GPT SoVITS: Revolutionary Speech Generation and Speech Cloning Tools

Latest AI Resources1yrs agoupdate AI Sharing Circle

General Introduction

GPT-SoVITS is an open source speech conversion and synthesis tool that combines the GPT model and SoVITS voice changer technology. The tool supports instant text-to-speech conversion with zero samples and a small number of samples, and voice style migration with only 5 seconds of audio samples. Features include cross-language support, built-in track separation, and other useful functions that make it easy for even beginners to create personalized voice models. Applicable to English, Japanese and Chinese, it combines with WebUI toolset to assist the whole process from data preprocessing to model training. Whether you are an AI novice or a professional, you can experience the charm of speech technology here.

Function List

Zero Sample TTS: Enter a 5-second speech sample to experience text-to-speech conversion immediately.
Sample less TTS: Fine-tune the model using only 1 minute of training data to improve sound similarity and realism.
Cross-language support: Currently supports inferences for languages different from the training set, including English, Japanese, Korean, Cantonese and Mandarin.
WebUI tools: integrated speech accompaniment separation, automatic training set segmentation, Chinese ASR and text annotation to help beginners create training data and GPT/SoVITS models.

Using Help

Installation process

Windows user

Download the integration package.
double-clickgo-webui.batStart the GPT-SoVITS-WebUI.
Follow the interface prompts.

Linux user

Create a virtual environment:conda create -n GPTSoVits python=3.9
Activate the virtual environment:conda activate GPTSoVits
Install the dependencies:bash install.sh

macOS users

Install the Xcode command line tool:xcode-select --install
Install FFmpeg:brew install ffmpeg

Create a virtual environment and install dependencies:

conda create -n GPTSoVits python=3.9
conda activate GPTSoVits
pip install -r requirements.txt

Usage Process

Data preparation: Prepare a speech sample of at least 5 seconds to be uploaded to the WebUI interface.
model training: Select zero or few samples mode and upload the corresponding training data.
phonetic transcription: Enter the text content, select the target speech sample, and click the Convert button.
Results Export: After the conversion is complete, you can download the resulting audio file.

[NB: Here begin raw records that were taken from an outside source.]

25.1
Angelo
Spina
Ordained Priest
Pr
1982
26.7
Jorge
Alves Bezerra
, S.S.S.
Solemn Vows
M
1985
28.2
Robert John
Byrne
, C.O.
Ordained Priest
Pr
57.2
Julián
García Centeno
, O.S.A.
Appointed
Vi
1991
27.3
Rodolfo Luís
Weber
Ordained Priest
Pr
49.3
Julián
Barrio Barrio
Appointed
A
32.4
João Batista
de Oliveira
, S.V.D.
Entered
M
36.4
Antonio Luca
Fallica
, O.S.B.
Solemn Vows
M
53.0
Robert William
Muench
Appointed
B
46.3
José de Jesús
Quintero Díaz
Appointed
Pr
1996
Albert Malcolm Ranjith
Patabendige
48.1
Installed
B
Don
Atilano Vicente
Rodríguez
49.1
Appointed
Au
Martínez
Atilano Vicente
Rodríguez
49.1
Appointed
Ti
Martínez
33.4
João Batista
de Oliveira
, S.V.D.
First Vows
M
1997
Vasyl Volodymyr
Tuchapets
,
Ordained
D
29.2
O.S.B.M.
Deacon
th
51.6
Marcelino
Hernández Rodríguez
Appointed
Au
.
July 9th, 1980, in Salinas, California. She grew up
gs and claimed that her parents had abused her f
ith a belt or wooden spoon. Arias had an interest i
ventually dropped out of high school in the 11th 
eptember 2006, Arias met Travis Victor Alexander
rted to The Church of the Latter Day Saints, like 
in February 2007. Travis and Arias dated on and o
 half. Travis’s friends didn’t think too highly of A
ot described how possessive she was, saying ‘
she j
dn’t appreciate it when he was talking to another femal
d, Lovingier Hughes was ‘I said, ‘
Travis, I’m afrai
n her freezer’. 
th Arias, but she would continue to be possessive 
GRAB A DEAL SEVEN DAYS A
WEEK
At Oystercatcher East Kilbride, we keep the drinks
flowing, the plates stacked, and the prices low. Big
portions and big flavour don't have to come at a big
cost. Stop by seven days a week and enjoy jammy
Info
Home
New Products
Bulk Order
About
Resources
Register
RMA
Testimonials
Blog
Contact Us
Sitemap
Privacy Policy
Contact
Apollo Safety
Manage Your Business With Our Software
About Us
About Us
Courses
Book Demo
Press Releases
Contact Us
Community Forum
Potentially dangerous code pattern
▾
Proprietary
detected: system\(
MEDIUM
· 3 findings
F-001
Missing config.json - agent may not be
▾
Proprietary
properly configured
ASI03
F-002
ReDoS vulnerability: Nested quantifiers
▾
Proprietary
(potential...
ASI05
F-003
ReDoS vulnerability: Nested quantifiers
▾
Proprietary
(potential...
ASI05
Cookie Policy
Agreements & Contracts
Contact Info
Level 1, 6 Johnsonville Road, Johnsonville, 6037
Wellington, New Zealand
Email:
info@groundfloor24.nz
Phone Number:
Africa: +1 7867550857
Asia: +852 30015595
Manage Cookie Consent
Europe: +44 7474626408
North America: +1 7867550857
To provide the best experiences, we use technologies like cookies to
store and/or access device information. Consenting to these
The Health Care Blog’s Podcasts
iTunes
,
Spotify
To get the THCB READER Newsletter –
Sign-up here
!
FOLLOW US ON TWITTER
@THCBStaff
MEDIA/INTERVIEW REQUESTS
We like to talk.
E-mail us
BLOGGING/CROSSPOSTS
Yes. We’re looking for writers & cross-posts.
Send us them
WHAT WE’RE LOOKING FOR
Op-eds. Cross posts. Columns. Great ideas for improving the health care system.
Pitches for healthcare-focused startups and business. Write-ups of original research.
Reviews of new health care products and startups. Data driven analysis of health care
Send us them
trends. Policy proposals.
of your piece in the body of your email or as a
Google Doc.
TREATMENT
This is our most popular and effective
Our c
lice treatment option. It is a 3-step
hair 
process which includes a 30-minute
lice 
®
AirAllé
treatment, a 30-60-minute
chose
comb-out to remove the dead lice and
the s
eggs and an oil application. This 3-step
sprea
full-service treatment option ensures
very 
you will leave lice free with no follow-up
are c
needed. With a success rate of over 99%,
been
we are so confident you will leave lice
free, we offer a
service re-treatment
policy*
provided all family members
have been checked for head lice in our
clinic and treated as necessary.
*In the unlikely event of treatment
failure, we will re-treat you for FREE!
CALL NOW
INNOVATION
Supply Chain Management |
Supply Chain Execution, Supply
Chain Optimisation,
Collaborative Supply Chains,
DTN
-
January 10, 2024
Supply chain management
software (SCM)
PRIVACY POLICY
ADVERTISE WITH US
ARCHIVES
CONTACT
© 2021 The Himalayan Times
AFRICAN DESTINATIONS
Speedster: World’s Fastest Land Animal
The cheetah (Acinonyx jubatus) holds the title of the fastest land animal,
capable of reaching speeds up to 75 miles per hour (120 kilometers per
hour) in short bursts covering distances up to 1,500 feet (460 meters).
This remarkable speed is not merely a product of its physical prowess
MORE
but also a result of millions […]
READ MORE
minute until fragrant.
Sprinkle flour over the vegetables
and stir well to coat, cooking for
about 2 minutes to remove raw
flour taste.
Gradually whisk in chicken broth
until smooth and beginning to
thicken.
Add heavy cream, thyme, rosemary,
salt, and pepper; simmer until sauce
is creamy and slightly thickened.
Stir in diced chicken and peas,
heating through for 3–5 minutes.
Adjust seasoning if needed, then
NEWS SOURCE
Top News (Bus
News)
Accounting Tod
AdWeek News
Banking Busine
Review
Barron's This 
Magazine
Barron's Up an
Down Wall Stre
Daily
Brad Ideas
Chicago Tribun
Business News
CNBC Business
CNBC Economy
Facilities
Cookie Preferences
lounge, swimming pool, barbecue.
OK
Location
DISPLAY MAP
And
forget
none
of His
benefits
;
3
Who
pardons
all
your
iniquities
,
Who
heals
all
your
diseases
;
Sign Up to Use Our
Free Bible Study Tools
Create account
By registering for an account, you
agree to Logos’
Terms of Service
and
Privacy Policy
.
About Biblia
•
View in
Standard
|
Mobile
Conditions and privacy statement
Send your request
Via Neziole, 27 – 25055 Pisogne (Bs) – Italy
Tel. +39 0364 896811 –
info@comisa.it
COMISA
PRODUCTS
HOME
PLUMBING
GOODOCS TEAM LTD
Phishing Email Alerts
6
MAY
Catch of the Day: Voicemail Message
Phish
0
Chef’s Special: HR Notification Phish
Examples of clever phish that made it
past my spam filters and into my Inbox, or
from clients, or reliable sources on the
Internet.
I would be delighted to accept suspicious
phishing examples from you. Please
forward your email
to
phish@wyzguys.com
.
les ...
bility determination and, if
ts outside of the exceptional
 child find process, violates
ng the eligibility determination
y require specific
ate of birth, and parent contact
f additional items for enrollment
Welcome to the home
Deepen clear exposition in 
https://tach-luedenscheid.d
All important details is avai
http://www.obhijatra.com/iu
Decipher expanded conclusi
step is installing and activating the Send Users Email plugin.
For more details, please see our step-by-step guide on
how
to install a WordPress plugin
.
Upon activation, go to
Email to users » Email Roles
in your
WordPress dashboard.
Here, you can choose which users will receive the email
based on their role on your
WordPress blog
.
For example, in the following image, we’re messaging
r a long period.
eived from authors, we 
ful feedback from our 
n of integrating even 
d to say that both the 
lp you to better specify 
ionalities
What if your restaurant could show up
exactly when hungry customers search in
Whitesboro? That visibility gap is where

Functional operation details

Zero sample TTS: Upload a 5-second voice sample in the WebUI interface, enter the text content and click the Convert button to generate the corresponding voice file.
Sample less TTS: Upload at least 1 minute of training data for model fine-tuning to improve the similarity and realism of the generated speech.
cross-language support: Select text content in different languages for input, and the system will automatically perform language conversion and speech generation.
WebUI Tools: Simplify data processing and model training process by using built-in features such as speech accompaniment separation, automatic training set segmentation, Chinese ASR and text labeling.